*Complete the following*.
#1 According to the piece on nose breathing and goose-bumps in hot yoga, what do experts say goose-bumps can signal?
#2 From the piece on nose breathing and goose-bumps in hot yoga, retype the passage between "Breathe through your" and "I get goose-bumps?", inclusive.
#3 Write what comes next in the piece on nose breathing and goose-bumps in hot yoga, picking up after its final sentence.

Breathe through your nose and keep your mouth closed for 90 minutes.

For some, this effort is in vain and will not be accomplished until many classes pass but more broadly... this is an effort to stifle your Sympathetic Nervous System (SNS). You know, the one responsible for the fight or flight response?

Not so much the fight to hold an asana until the end... or fleeing the hot room... those are decision your mind makes in response to signals your SNS sends. Throughout your life, the SNS is constantly working to regulate your body systems, keep your heart ticking, and give you goose-bumps?

Goose-bumps are a response to SNS signals to insulate. Our skin (erector pilli more specifically) pull our hair down closer to the skin in order to trap air. But if I am hot, why would my body want to insulate me!? And if I am hot, why would I get goose-bumps?

Let's back up a little bit. Goose-bumps are a reaction. Perhapse there is an overlap of signals, a sort of short circuit

Experts indicate that this can be signal of overexertion. When you exercise your body heats up and evaporation of sweat cools you off, however when your body heats up faster than your sweat can evaporate sweat starts to form droplets... let's get real.. in Bikram Yoga it forms rivers! So your body isn't cooling as effectively as it can (with less evaporation).

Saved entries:

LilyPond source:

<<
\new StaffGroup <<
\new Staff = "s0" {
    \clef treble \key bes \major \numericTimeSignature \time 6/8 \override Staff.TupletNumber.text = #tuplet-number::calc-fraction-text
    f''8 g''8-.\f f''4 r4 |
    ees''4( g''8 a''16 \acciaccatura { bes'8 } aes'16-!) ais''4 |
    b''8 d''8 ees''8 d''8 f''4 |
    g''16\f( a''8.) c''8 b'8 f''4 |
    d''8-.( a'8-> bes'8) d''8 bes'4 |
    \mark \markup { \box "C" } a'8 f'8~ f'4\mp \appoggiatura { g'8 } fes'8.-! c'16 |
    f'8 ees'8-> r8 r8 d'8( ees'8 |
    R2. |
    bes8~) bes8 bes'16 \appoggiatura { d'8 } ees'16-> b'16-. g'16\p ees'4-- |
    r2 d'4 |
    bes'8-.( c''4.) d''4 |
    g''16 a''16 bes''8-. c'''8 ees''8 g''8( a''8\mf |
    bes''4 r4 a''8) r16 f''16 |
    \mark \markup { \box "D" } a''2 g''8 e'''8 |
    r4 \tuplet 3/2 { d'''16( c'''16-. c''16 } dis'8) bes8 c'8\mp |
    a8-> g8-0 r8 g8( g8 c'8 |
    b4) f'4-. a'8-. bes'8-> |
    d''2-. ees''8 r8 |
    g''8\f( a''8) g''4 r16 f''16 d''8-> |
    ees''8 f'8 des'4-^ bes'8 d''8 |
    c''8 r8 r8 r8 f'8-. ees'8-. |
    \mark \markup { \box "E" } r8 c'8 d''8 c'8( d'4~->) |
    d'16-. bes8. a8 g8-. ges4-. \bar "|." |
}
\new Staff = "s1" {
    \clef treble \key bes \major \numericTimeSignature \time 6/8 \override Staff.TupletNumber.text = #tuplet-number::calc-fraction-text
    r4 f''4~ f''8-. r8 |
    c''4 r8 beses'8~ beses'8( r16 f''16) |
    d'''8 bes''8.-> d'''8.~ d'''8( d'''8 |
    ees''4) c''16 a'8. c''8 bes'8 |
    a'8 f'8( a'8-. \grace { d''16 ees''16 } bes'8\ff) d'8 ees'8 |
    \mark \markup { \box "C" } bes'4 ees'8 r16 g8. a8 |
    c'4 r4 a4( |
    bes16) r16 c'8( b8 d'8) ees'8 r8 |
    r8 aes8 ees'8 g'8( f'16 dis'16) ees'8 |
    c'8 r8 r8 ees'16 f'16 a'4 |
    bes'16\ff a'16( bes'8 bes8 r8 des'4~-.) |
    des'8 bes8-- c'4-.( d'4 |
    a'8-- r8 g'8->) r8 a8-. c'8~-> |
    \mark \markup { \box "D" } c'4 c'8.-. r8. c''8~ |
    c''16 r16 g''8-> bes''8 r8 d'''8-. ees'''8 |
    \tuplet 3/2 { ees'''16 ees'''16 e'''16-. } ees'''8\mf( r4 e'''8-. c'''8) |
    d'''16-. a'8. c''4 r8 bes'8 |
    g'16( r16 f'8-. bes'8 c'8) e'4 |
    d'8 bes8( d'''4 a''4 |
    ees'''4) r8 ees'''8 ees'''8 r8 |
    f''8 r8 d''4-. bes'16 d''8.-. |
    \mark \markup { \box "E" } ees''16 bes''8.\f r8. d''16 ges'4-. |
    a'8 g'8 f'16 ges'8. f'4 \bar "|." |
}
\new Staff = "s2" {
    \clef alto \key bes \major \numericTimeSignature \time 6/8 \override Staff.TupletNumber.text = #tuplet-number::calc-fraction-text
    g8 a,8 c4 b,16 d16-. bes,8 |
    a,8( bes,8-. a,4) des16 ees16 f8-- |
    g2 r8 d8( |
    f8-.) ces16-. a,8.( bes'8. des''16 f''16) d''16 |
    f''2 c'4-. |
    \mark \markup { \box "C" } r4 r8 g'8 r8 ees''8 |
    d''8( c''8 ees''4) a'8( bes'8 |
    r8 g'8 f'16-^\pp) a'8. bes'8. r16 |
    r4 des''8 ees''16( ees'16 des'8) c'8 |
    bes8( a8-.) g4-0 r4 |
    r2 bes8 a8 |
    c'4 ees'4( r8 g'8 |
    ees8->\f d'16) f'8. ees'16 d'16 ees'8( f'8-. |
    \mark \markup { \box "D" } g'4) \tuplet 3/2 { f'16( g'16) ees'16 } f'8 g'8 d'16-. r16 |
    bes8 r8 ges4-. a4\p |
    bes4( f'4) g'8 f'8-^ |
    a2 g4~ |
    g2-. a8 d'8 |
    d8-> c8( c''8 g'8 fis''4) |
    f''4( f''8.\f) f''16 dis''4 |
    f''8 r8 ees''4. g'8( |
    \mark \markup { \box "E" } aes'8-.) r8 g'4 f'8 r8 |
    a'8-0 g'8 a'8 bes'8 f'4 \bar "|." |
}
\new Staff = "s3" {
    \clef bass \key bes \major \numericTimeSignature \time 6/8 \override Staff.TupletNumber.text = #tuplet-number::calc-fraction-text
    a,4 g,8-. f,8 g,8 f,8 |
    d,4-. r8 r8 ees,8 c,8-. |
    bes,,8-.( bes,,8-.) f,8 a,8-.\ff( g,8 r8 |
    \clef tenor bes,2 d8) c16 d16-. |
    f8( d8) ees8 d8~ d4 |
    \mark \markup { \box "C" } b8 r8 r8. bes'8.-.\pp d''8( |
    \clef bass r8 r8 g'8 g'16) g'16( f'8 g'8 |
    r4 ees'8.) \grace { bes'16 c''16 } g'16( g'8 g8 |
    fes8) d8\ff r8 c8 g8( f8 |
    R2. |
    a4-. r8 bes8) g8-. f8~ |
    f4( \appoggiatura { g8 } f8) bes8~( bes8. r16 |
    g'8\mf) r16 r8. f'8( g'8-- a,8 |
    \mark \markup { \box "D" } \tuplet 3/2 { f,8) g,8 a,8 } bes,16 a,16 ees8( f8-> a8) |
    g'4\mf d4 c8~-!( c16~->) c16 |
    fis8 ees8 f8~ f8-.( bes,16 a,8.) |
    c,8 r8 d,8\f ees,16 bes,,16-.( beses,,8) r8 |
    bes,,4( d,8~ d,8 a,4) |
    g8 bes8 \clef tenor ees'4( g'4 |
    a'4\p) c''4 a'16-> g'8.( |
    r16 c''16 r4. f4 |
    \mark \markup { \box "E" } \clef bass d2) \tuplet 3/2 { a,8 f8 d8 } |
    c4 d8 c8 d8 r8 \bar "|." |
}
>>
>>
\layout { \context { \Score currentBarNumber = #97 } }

*Outputs by task*.
#1 Overexertion.

#2
Breathe through your nose and keep your mouth closed for 90 minutes.

For some, this effort is in vain and will not be accomplished until many classes pass but more broadly... this is an effort to stifle your Sympathetic Nervous System (SNS). You know, the one responsible for the fight or flight response?

Not so much the fight to hold an asana until the end... or fleeing the hot room... those are decision your mind makes in response to signals your SNS sends. Throughout your life, the SNS is constantly working to regulate your body systems, keep your heart ticking, and give you goose-bumps?

Goose-bumps are a response to SNS signals to insulate. Our skin (erector pilli more specifically) pull our hair down closer to the skin in order to trap air. But if I am hot, why would my body want to insulate me!? And if I am hot, why would I get goose-bumps?

#3
So the lesson is this: drink more water and persevere.

For this practice, I am constantly pushing my boundaries. Personally I see this disparity between a hot body and goose-bumps as a metaphor for overcoming. It is only 90 minutes and as long as I am hydrated, goose-bumps are not going to kill me. It only kills the unwell part of me that says, "No, you cannot hold camel because it is uncomfortable or no you cannot hold standing bow pulling pose because it is hard." It is supposed to be hard.